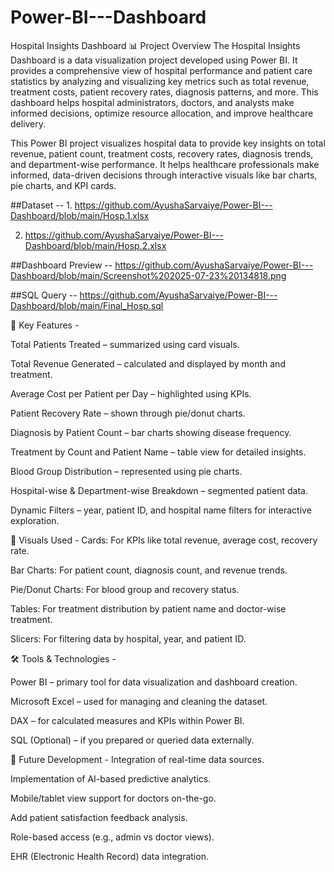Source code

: 
# Power-BI---Dashboard
Hospital Insights Dashboard
📊 Project Overview
The Hospital Insights Dashboard is a data visualization project developed using Power BI. It provides a comprehensive view of hospital performance and patient care statistics by analyzing and visualizing key metrics such as total revenue, treatment costs, patient recovery rates, diagnosis patterns, and more.
This dashboard helps hospital administrators, doctors, and analysts make informed decisions, optimize resource allocation, and improve healthcare delivery.

This Power BI project visualizes hospital data to provide key insights on total revenue, patient count, treatment costs, recovery rates, diagnosis trends, and department-wise performance. It helps healthcare professionals make informed, data-driven decisions through interactive visuals like bar charts, pie charts, and KPI cards.

##Dataset -- 1. https://github.com/AyushaSarvaiye/Power-BI---Dashboard/blob/main/Hosp.1.xlsx 

2. https://github.com/AyushaSarvaiye/Power-BI---Dashboard/blob/main/Hosp.2.xlsx 

##Dashboard Preview -- https://github.com/AyushaSarvaiye/Power-BI---Dashboard/blob/main/Screenshot%202025-07-23%20134818.png 

##SQL Query -- https://github.com/AyushaSarvaiye/Power-BI---Dashboard/blob/main/Final_Hosp.sql

🎯 Key Features - 

Total Patients Treated – summarized using card visuals.

Total Revenue Generated – calculated and displayed by month and treatment.

Average Cost per Patient per Day – highlighted using KPIs.

Patient Recovery Rate – shown through pie/donut charts.

Diagnosis by Patient Count – bar charts showing disease frequency.

Treatment by Count and Patient Name – table view for detailed insights.

Blood Group Distribution – represented using pie charts.

Hospital-wise & Department-wise Breakdown – segmented patient data.

Dynamic Filters – year, patient ID, and hospital name filters for interactive exploration.

📌 Visuals Used -
Cards: For KPIs like total revenue, average cost, recovery rate.

Bar Charts: For patient count, diagnosis count, and revenue trends.

Pie/Donut Charts: For blood group and recovery status.

Tables: For treatment distribution by patient name and doctor-wise treatment.

Slicers: For filtering data by hospital, year, and patient ID.

🛠️ Tools & Technologies -

Power BI – primary tool for data visualization and dashboard creation.

Microsoft Excel – used for managing and cleaning the dataset.

DAX – for calculated measures and KPIs within Power BI.

SQL (Optional) – if you prepared or queried data externally.

🚀 Future Development -
Integration of real-time data sources.

Implementation of AI-based predictive analytics.

Mobile/tablet view support for doctors on-the-go.

Add patient satisfaction feedback analysis.

Role-based access (e.g., admin vs doctor views).

EHR (Electronic Health Record) data integration.
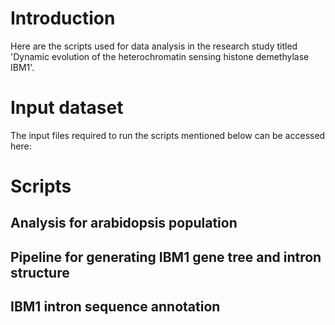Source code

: # Introduction
Here are the scripts used for data analysis in the research study titled 'Dynamic evolution of the heterochromatin sensing histone demethylase IBM1'.

# Input dataset
The input files required to run the scripts mentioned below can be accessed here:

# Scripts

## Analysis for arabidopsis population

## Pipeline for generating IBM1 gene tree and intron structure

## IBM1 intron sequence annotation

### WHAT THIS TASK INVOLVES
Could you reproduce the listing above exactly and drop every picture?

### RESPONSE TO THE EXERCISE
Source code

: 
# Power-BI---Dashboard
Hospital Insights Dashboard
📊 Project Overview
The Hospital Insights Dashboard is a data visualization project developed using Power BI. It provides a comprehensive view of hospital performance and patient care statistics by analyzing and visualizing key metrics such as total revenue, treatment costs, patient recovery rates, diagnosis patterns, and more.
This dashboard helps hospital administrators, doctors, and analysts make informed decisions, optimize resource allocation, and improve healthcare delivery.

This Power BI project visualizes hospital data to provide key insights on total revenue, patient count, treatment costs, recovery rates, diagnosis trends, and department-wise performance. It helps healthcare professionals make informed, data-driven decisions through interactive visuals like bar charts, pie charts, and KPI cards.

##Dataset -- 1. https://github.com/AyushaSarvaiye/Power-BI---Dashboard/blob/main/Hosp.1.xlsx 

2. https://github.com/AyushaSarvaiye/Power-BI---Dashboard/blob/main/Hosp.2.xlsx 

##Dashboard Preview -- https://github.com/AyushaSarvaiye/Power-BI---Dashboard/blob/main/Screenshot%202025-07-23%20134818.png 

##SQL Query -- https://github.com/AyushaSarvaiye/Power-BI---Dashboard/blob/main/Final_Hosp.sql

🎯 Key Features - 

Total Patients Treated – summarized using card visuals.

Total Revenue Generated – calculated and displayed by month and treatment.

Average Cost per Patient per Day – highlighted using KPIs.

Patient Recovery Rate – shown through pie/donut charts.

Diagnosis by Patient Count – bar charts showing disease frequency.

Treatment by Count and Patient Name – table view for detailed insights.

Blood Group Distribution – represented using pie charts.

Hospital-wise & Department-wise Breakdown – segmented patient data.

Dynamic Filters – year, patient ID, and hospital name filters for interactive exploration.

📌 Visuals Used -
Cards: For KPIs like total revenue, average cost, recovery rate.

Bar Charts: For patient count, diagnosis count, and revenue trends.

Pie/Donut Charts: For blood group and recovery status.

Tables: For treatment distribution by patient name and doctor-wise treatment.

Slicers: For filtering data by hospital, year, and patient ID.

🛠️ Tools & Technologies -

Power BI – primary tool for data visualization and dashboard creation.

Microsoft Excel – used for managing and cleaning the dataset.

DAX – for calculated measures and KPIs within Power BI.

SQL (Optional) – if you prepared or queried data externally.

🚀 Future Development -
Integration of real-time data sources.

Implementation of AI-based predictive analytics.

Mobile/tablet view support for doctors on-the-go.

Add patient satisfaction feedback analysis.

Role-based access (e.g., admin vs doctor views).

EHR (Electronic Health Record) data integration.
Source code

: # Introduction
Here are the scripts used for data analysis in the research study titled 'Dynamic evolution of the heterochromatin sensing histone demethylase IBM1'.

# Input dataset
The input files required to run the scripts mentioned below can be accessed here:

# Scripts

## Analysis for arabidopsis population

## Pipeline for generating IBM1 gene tree and intron structure

## IBM1 intron sequence annotation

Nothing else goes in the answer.